Oulunkylä is also the name of a district. It consists of Patola, Veräjämäki and Veräjälaakso, and has a total area of 4.51 km^{2}.

==History==

For centuries, Oulunkylä was part of Helsingin pitäjä (now Vantaa). The neighbourhood started to grow after a railway station was founded there in 1881 along the Finland's first railway line between Helsinki and Hämeenlinna. In the late 19th century and early 20th century Oulunkylä was known for many villas that were built there. In 1921 it was separated from Helsingin pitäjä and became an independent municipality. However, most of the Oulunkylä area was already owned by the City of Helsinki and in 1946 Oulunkylä, along with many other suburbs, was annexed by Helsinki.

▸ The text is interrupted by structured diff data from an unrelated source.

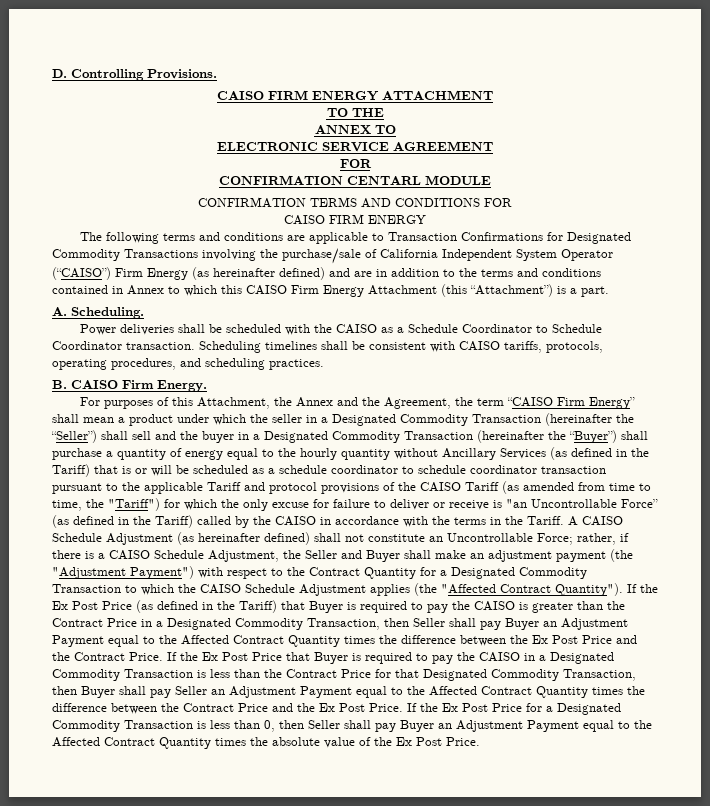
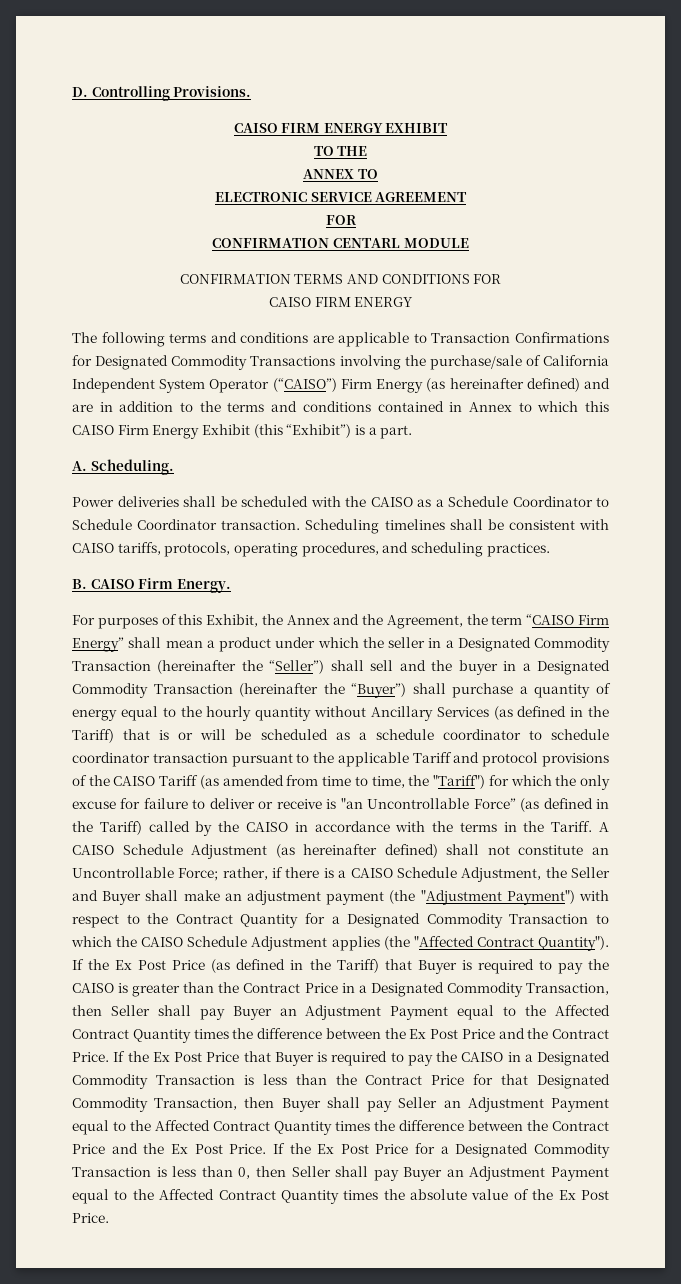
[382,90,493,100] ATTACHMENT -> [385,123,449,133] EXHIBIT
[368,284,553,297] Attachment (this “Attachment”) -> [201,424,352,438] Exhibit (this “Exhibit”)
[196,397,270,409] Attachment, -> [206,614,259,627] Exhibit,

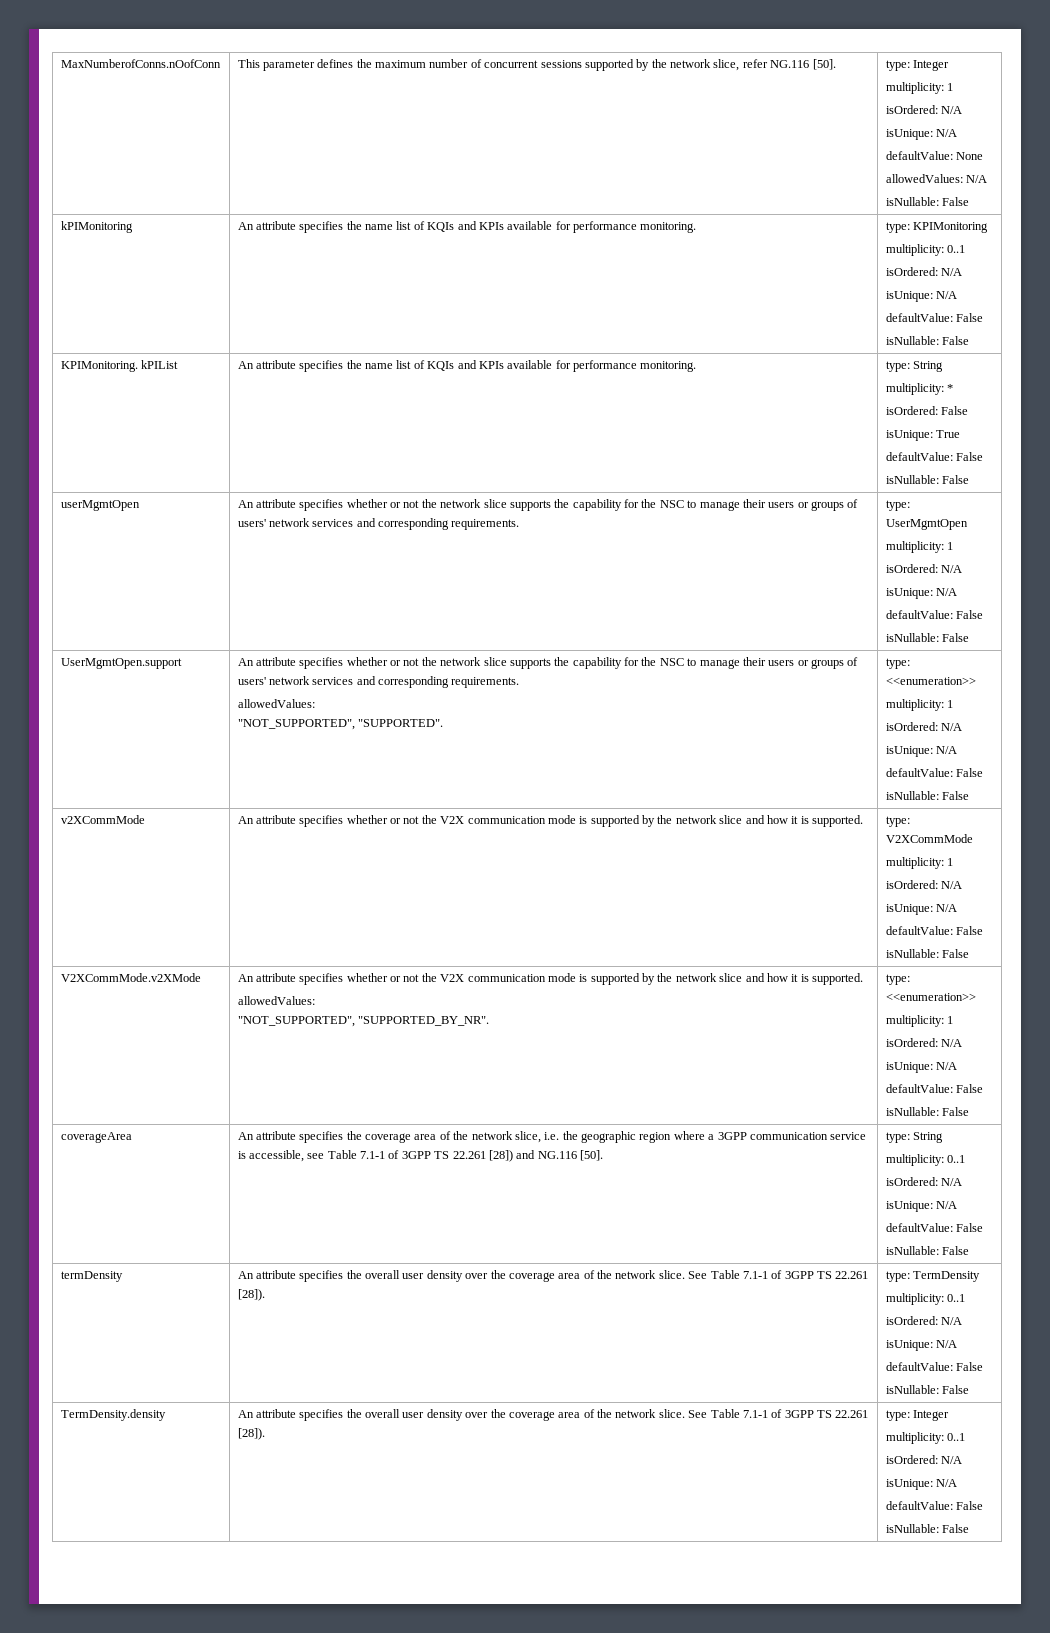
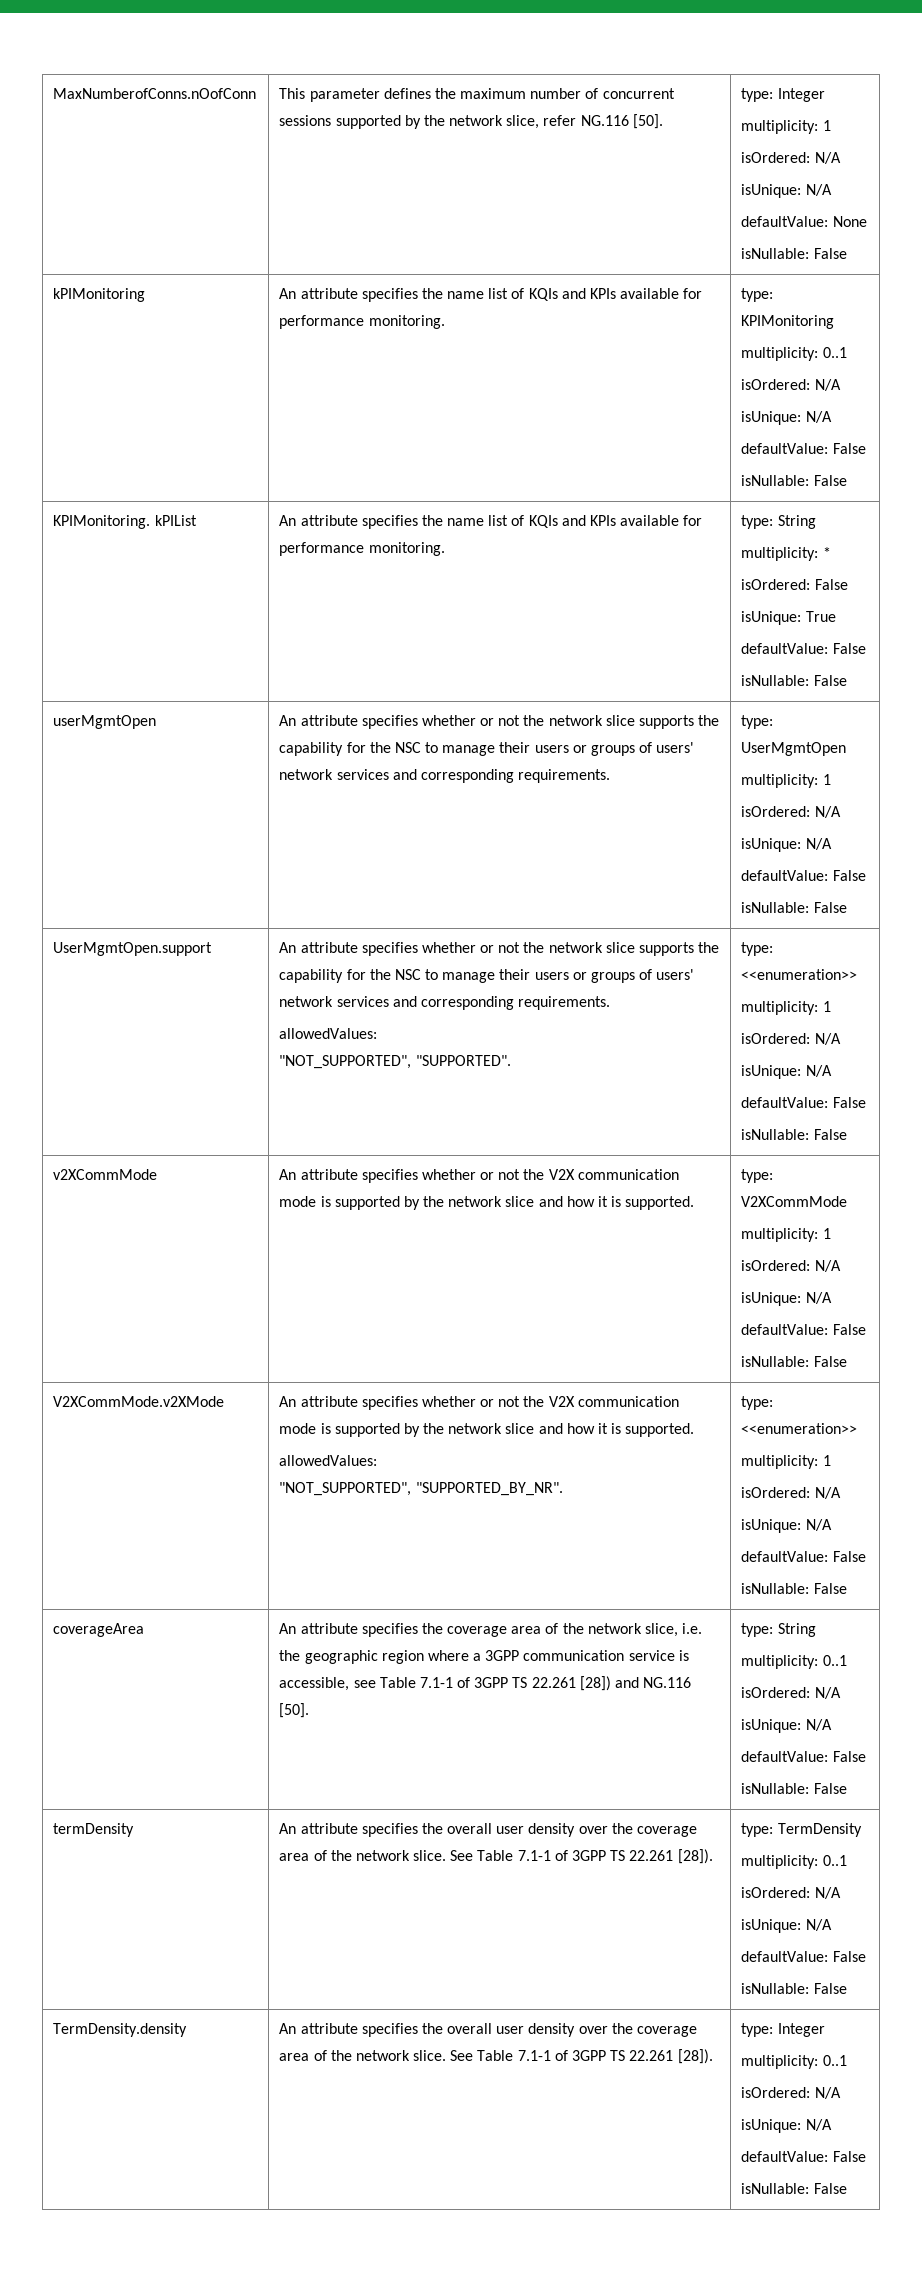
[885,174,987,183] // allowedValues: N/A -> (867, 221) none

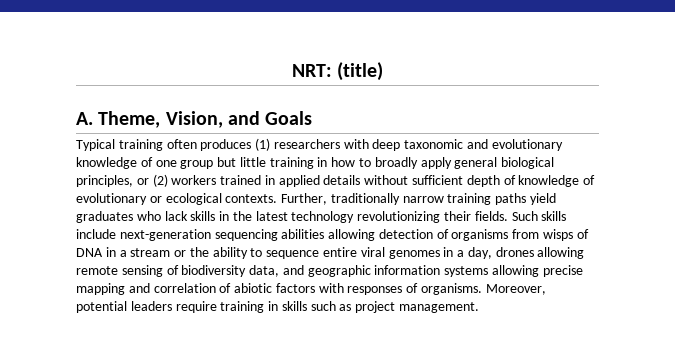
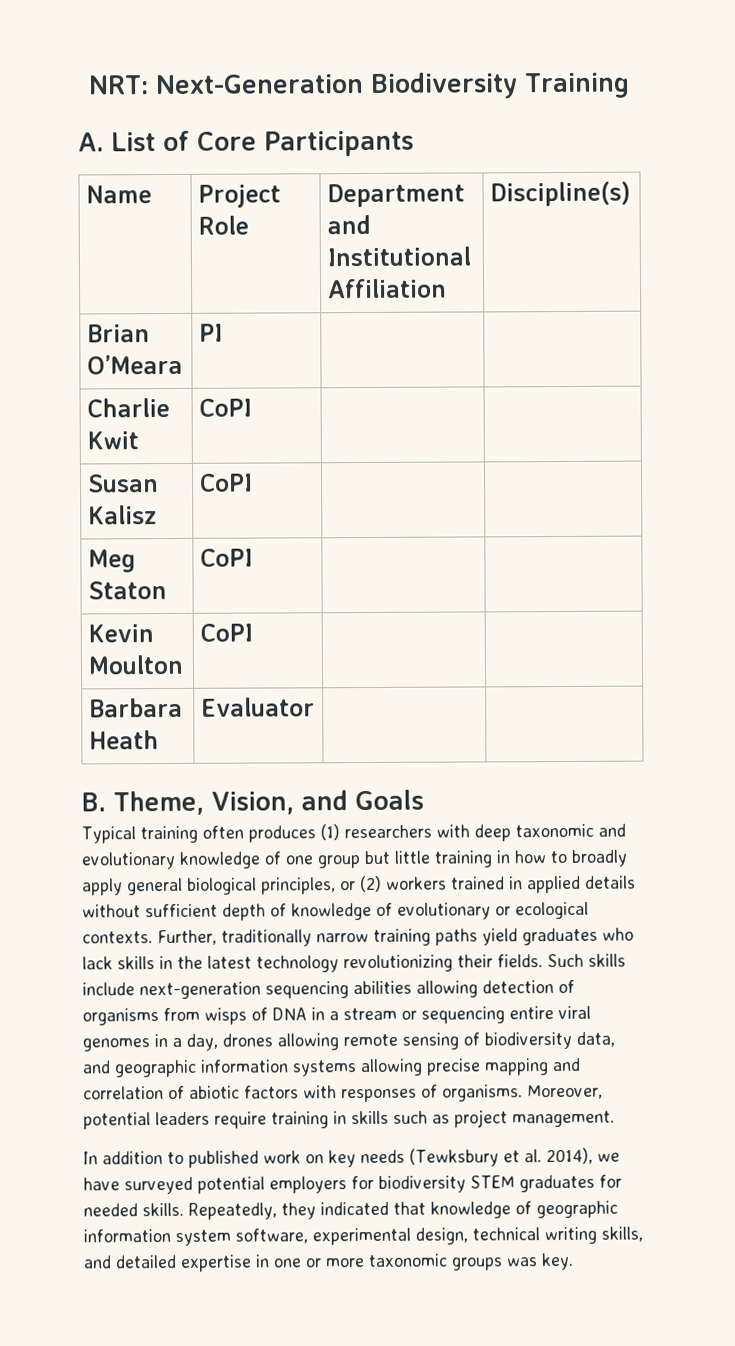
[337,62,384,81] [76,112,93,125] (title) // A. -> [155,72,631,99] [78,130,414,157] [85,185,152,204] [197,184,281,208] [197,215,249,235] [326,183,465,208] [326,214,371,235] [326,246,471,267] [327,278,447,299] [489,181,631,207] [86,324,150,343] [86,354,183,375] [198,323,223,342] [86,397,170,418] [86,431,139,450] [198,398,252,417] [86,474,159,493] [87,505,157,525] [198,473,253,492] [87,549,136,573] [87,581,167,600] [199,548,253,567] [87,624,154,643] [87,654,184,675] [199,623,253,642] [88,697,183,718] [88,730,159,750] [200,697,315,717] [81,792,106,812] Next-Generation Biodiversity Training // A. List of Core Participants // Name | Project Role | Department and Institutional Affiliation | Discipline(s) // Brian O’Meara | PI | | // Charlie Kwit | CoPI | | // Susan Kalisz | CoPI | | // Meg Staton | CoPI | | // Kevin Moulton | CoPI | | // Barbara Heath | Evaluator | | // B.
[189,247,320,259] the ability to sequence -> [421,1006,505,1024] sequencing
(480, 307) none -> [83,1147,620,1168] [83,1174,622,1195] [83,1200,618,1220] [83,1226,643,1246] [83,1252,574,1272] // In addition to published work on key needs (Tewksbury et al. 2014), we have surveyed potential employers for biodiversity STEM graduates for needed skills. Repeatedly, they indicated that knowledge of geographic information system software, experimental design, technical writing skills, and detailed expertise in one or more taxonomic groups was key.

The modern Oulunkylä is largely constructed according to the zoning scheme of 1953 that transformed the neighbourhood from a villa community into an apartment building suburb.

== Sports ==
Oulunkylä Ice Rink, a rink used for speed skating and bandy, is located in Oulunkylä. It was the first artificial ice pad for those sports in Finland. The Bandy World Championship has been hosted here.

===Bandy===
Botnia-69 has Oulunkylä Ice Rink as its home arena.

=== Ice-hockey ===
Oulunkylän Kiekko-Kerho

=== Football ===
IF Gnistan is a team.

==Notable people==
- Ville Valo
- Tapio Rautavaara
- Cynthia Makris
- Raimo Sirkiä
- Mikko Paananen
- Tito Colliander
- Joel Lehtonen
- Larin-Kyösti
- Friedebert Tuglas
- Helena Hietanen
- Vladimir Lenin lived here hiding from the Russian police.